Continued Examination Under 37 CFR 1.114
A request for continued examination under 37 CFR 1.114, including the fee set forth in 37 CFR 1.17(e), was filed in this application after final rejection. Since this application is eligible for continued examination under 37 CFR 1.114, and the fee set forth in 37 CFR 1.17(e) has been timely paid, the finality of the previous Office action has been withdrawn pursuant to 37 CFR 1.114. Applicant's submission filed on 04/09/2026 has been entered.
Response to Arguments
Applicant’s arguments with respect to claim(s) 1-4 and 6-10 have been considered but are moot because the new ground of rejection does not rely on any reference applied in the prior rejection of record for any teaching or matter specifically challenged in the argument.
Strauss (Strauss, F., Lin, J., Janek, J. et al. Influence of synthesis parameters on crystallization behavior and ionic conductivity of the Li4PS4I solid electrolyte. Sci Rep 11, 14073 (2021), https://doi.org/10.1038/s41598-021-93539-4) is applied as the new primary reference. Hoshi and Harada are applied as secondary references modifying Strauss.
Strauss provides a method for producing Li4PS4I which includes pulverizing precursors and calcining, and provides a lithium ion conductivity of 1.1 × 10−3 S cm−1 (see e.g., Strauss; pgs. 4, 6) which falls within the claimed range of 1 – 1.68 mS/cm. Regarding claims 1 and 2, Strauss does not provide a pulverization step at 300-500 rpm for 10 minutes to 2 hours after the calcination step. Thus, Hoshi and Harada modify Strauss to provide the post calcining pulverization step.

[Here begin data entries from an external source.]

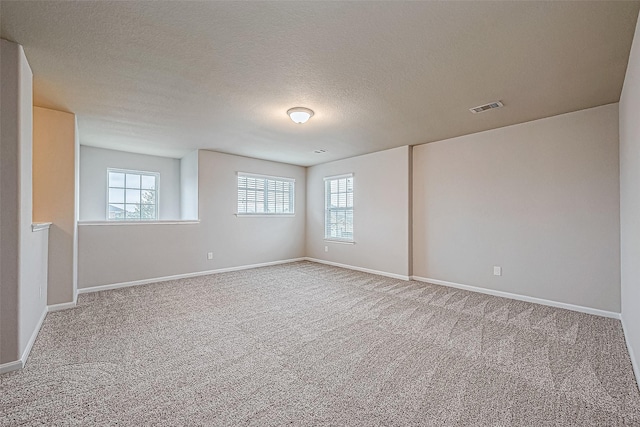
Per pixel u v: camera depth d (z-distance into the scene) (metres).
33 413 1.66
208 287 4.54
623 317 2.88
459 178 4.48
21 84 2.11
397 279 5.09
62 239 3.43
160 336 2.72
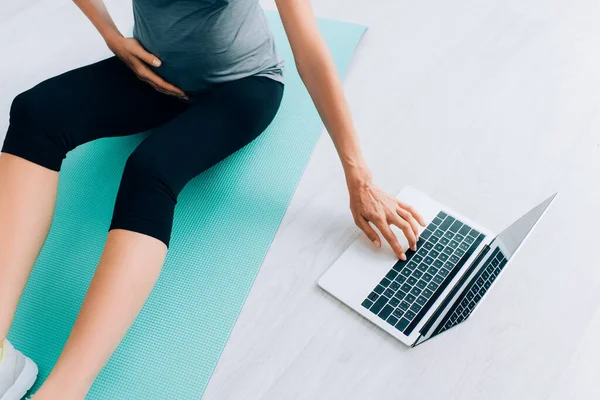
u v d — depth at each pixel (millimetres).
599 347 1258
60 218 1478
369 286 1335
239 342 1282
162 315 1316
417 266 1354
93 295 1082
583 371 1227
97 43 1940
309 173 1564
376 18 1981
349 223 1466
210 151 1323
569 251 1402
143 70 1357
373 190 1310
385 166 1581
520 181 1538
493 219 1472
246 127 1400
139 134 1649
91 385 1158
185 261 1397
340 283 1346
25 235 1143
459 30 1932
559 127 1651
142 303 1129
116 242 1122
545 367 1234
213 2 1236
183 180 1259
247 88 1403
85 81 1329
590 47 1853
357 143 1271
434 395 1207
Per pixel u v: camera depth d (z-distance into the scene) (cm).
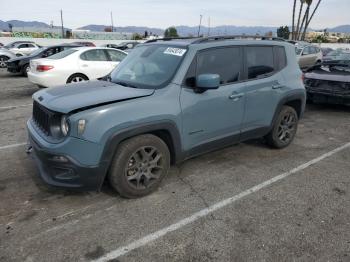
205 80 394
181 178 447
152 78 414
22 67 1555
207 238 322
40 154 355
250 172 472
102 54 1102
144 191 391
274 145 555
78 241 314
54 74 1004
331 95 823
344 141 624
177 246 310
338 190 423
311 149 575
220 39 461
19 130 655
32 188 412
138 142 370
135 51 498
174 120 390
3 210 363
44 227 334
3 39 3931
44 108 369
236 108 460
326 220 354
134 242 315
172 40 471
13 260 288
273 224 346
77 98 363
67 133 341
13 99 988
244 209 374
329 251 305
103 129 342
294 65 554
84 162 342
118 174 366
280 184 437
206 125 430
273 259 294
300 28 3189
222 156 530
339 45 4375
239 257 296
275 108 521
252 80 480
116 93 378
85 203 379
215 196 402
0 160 498
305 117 812
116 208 370
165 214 361
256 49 492
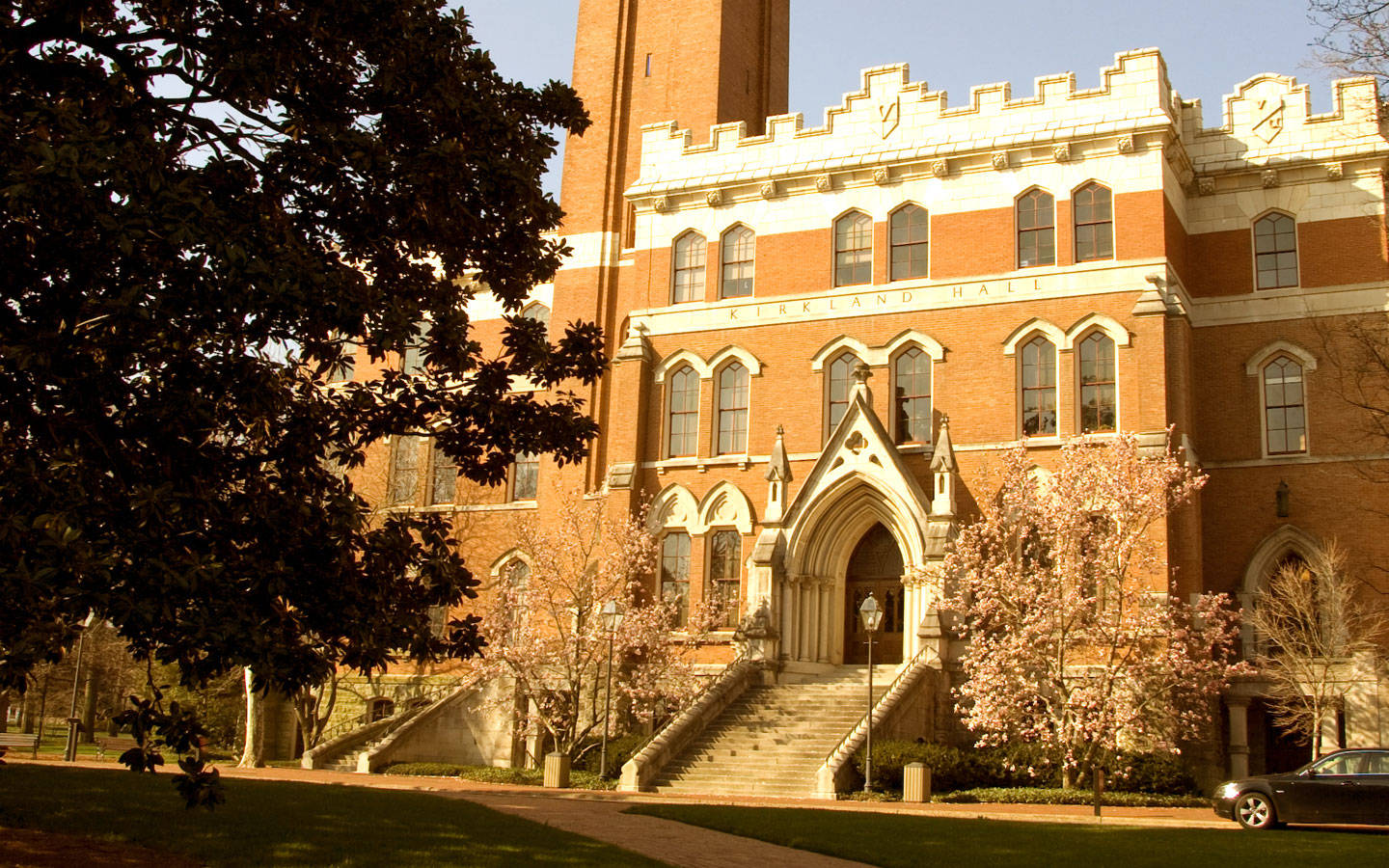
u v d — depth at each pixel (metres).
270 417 15.41
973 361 37.56
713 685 34.72
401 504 47.53
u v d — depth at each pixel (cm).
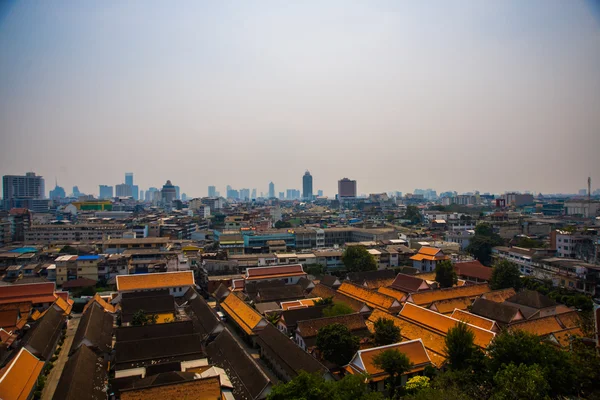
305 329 6575
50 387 5759
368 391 4728
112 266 11356
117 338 6562
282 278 10625
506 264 9719
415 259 12431
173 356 6091
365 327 6925
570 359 4362
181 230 19512
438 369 5450
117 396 5106
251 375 5228
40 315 8188
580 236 12194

Therefore, applicant’s arguments regarding the combination of Hoshi and Harada not providing a pulverization process which leads to a lithium ion conductivity of 1.0-1.68 mS/cm as claimed is moot because Strauss provides this element.
Claim Rejections - 35 USC § 103
In the event the determination of the status of the application as subject to AIA 35 U.S.C. 102 and 103 (or as subject to pre-AIA 35 U.S.C. 102 and 103) is incorrect, any correction of the statutory basis (i.e., changing from AIA to pre-AIA ) for the rejection will not be considered a new ground of rejection if the prior art relied upon, and the rationale supporting the rejection, would be the same under either status.
The following is a quotation of 35 U.S.C. 103 which forms the basis for all obviousness rejections set forth in this Office action:
A patent for a claimed invention may not be obtained, notwithstanding that the claimed invention is not identically disclosed as set forth in section 102, if the differences between the claimed invention and the prior art are such that the claimed invention as a whole would have been obvious before the effective filing date of the claimed invention to a person having ordinary skill in the art to which the claimed invention pertains. Patentability shall not be negated by the manner in which the invention was made.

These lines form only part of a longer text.